---------- SOURCE DATA

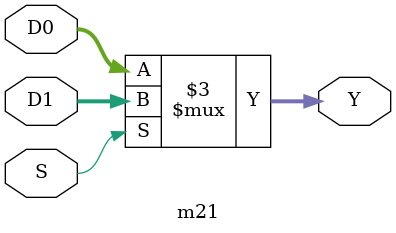
<source format=v>
module m21( D0, D1, S, Y);
parameter K=16;
input[K-1:0] D0, D1;
input S;
output reg[K-1:0] Y;

always @(D0 or D1 or S)
begin

if(S) 
Y= D1;
else
Y=D0;

end

endmodule
</source>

--------------------

EXERCISE DETAILS
Output each line above exactly. Skip the images.

WRITTEN REPLY
<source format=v>
module m21( D0, D1, S, Y);
parameter K=16;
input[K-1:0] D0, D1;
input S;
output reg[K-1:0] Y;

always @(D0 or D1 or S)
begin

if(S) 
Y= D1;
else
Y=D0;

end

endmodule
</source>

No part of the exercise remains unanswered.